# Texto
Post originalmente publicado na Data Science Brigade.
Muitos de vocês tem acompanhado o esforço da Operação Serenata de Amor para aumentar nosso poder de controle social sobre os gastos públicos. Somos transparentes, usamos os dados que a Lei de Acesso à Informação oferece e ainda fazemos tudo com código aberto. Mas esbarramos em algo inesperado: deputados que desconhecem as leis. As próprias leis que eles escrevem, discutem, votam e aprovam. Vivemos em um país onde o legislativo fala com o eleitor esbanjando descaso ou desconhecimento da lei.
Se essa afirmação parece absurda, vamos aos fatos. Não quero fazer tempestade em copo d’água com o Dep. Roberto de Lucena, mas essa resposta que ele ofereceu ao Gustavo Miranda, a um de nossos colaboradores, é um exemplo claríssimo dessa situação:
O colaborador questionava sobre um reembolso feito pela Cota para Exercício da Atividade Parlamentar (CEAP) em nome do deputado. No Jarbas mostramos esse reembolso assim. E a própria Câmara disponibiliza o cupom fiscal referente a essa despesa:
O deputado consumiu em uma refeição três pratos: um medalhão mais dois salmões. Ainda pediu um acompanhamento extra e quatro sucos de laranja. Parece razoável deduzir que o cupom fiscal é referente a refeições de mais de uma pessoa — afinal, mesmo alguém com muito apetite raramente come três pratos e toma 4 bebidas. Claro, acontece. Mas é razoável suspeitar que isso se trata de um reembolso que cobre refeição de três pessoas. E é exatamente isso que a lei, aprovada pela mesma Câmara da qual o deputado faz parte, proíbe.
O ato da mesa nº 43, de 21 de maio de 2009, que institui a CEAP determina no seu artigo segundo que a verba se destina, entre outras coisas, a ressarcir a alimentação do parlamentar — não incluindo assessores, convidados ou quem quer que seja.
Ou seja, se o deputado era uma das três pessoas se alimentando com a comida daquele cupom fiscal, ele poderia ter descontado o valor das demais refeições e pedido um reembolso parcial (por exemplo, de R$ 30 pelo filé mais R$ 7 por dois dos sucos), mas não dos mais de R$ 100.

# Lista de dados
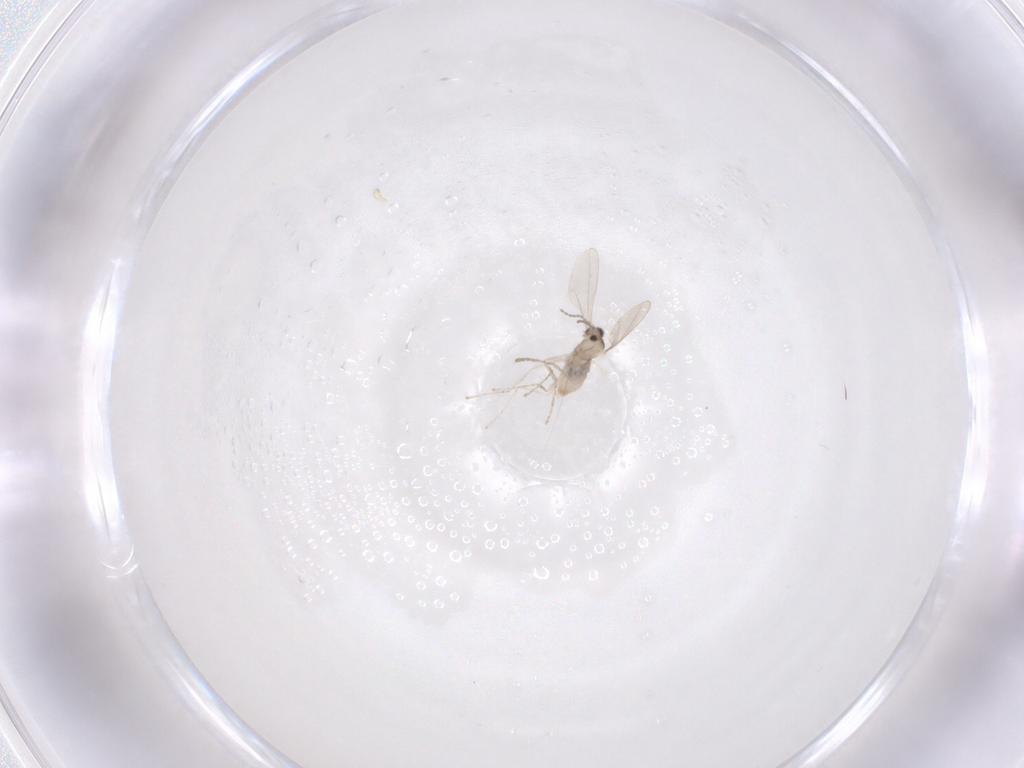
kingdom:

* * *

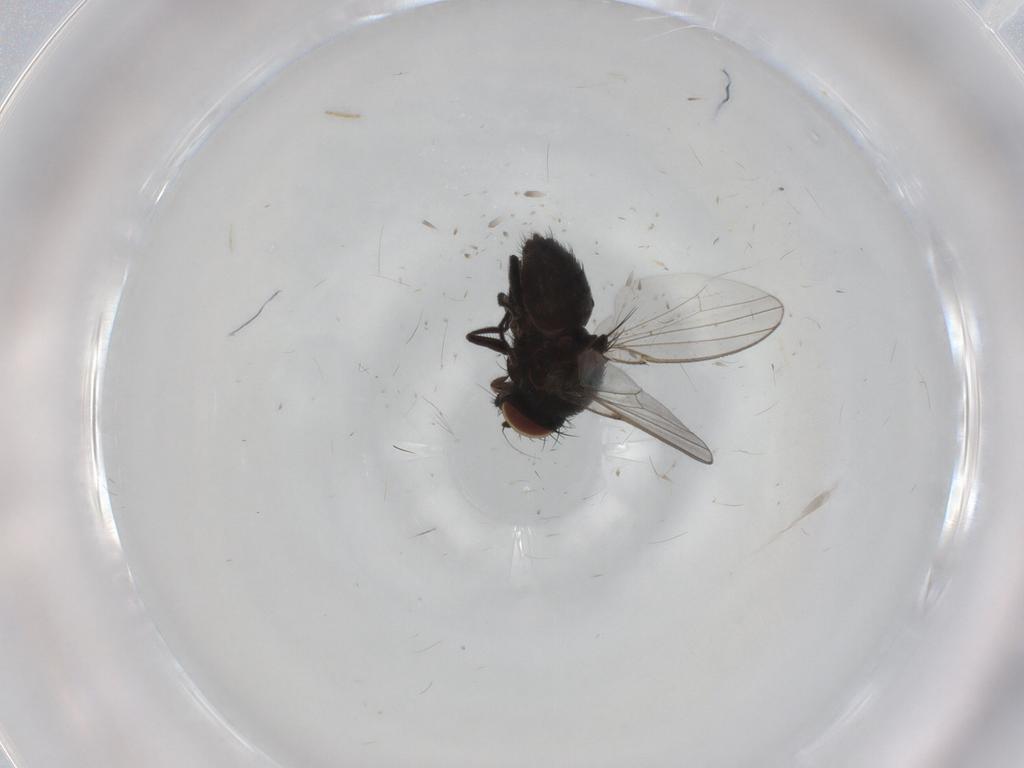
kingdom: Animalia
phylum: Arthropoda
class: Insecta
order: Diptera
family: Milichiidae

# A tarefa
Você pode dar continuidade ao texto sobre a Operação Serenata de Amor, começando logo depois da última frase?

# A resposta
Mas ele não o fez. O questionamos sobre isso e a pérola da resposta, como já dita foi: a Câmara aprovou. Ou, se preferir, nas palavras dele: Essa despesa foi avaliada e aprovada pelo departamento responsável na Câmara dos Deputados. O deputado, além de ignorar a lei uma vez ao pedir reembolso de três refeições, não perdeu a chance de ignorar a lei uma segunda vez demonstrando enorme desconhecimento do parágrafo 10 do artigo 4º do mesmíssimo texto:
A Coordenação de Gestão de Cota Parlamentar do Departamento de Finanças, Orçamento e Contabilidade fiscalizará os gastos apenas no que respeita à regularidade fiscal e contábil da documentação comprobatória, cabendo exclusivamente ao Deputado responsabilizar-se pela compatibilidade do objeto do gasto com a legislação, fato que o parlamentar atestará expressamente mediante declaração escrita.
Em outras palavras o fato da Câmara ter avaliado e aprovado o reembolso apenas diz respeito ao cupom fiscal — o documento é válido para demonstrar a despesa. No entanto a compatibilidade do gasto com a lei não é de responsabilidade da Câmara. e um deputado vai numa boate e pede reembolso por um filé mignon de R$ 400, alegando ser necessário para seu trabalho como parlamentar, a Câmara não tem base legal para rejeitar o pedido. Não cabe à administração Câmara avaliar se o motivo pelo qual o deputado pede reembolso é o que a lei determina para essa verba. Isso é de inteira responsabilidade do deputado.
Portanto, respostas como a do Dep. Roberto de Lucena valem, em uma escala de 0 a 10, nada. E são muitos usando a mesma desculpa para se justificar perante casos suspeitos que a Rosie tem encontrado. O Dep. Marcon, assim como muitos outros, caiu nessa mesma falácia:
A Câmara possui um setor que analisa e aprova as prestações de contas de cada parlamentar, portanto, se este valor (que consumi e paguei) estivesse ferindo alguma norma da Casa este setor responsável teria apontado o problema e, certamente, não aprovaria minha despesa, devolvendo a nota sem ressarcimento.
Nós não caímos, senhores deputados. Mas os convidamos a ler e reler o ato da mesa nº 43, de 21 de maio de 2009 antes de induzirem seus eleitores ao erro — proposital ou acidentalmente.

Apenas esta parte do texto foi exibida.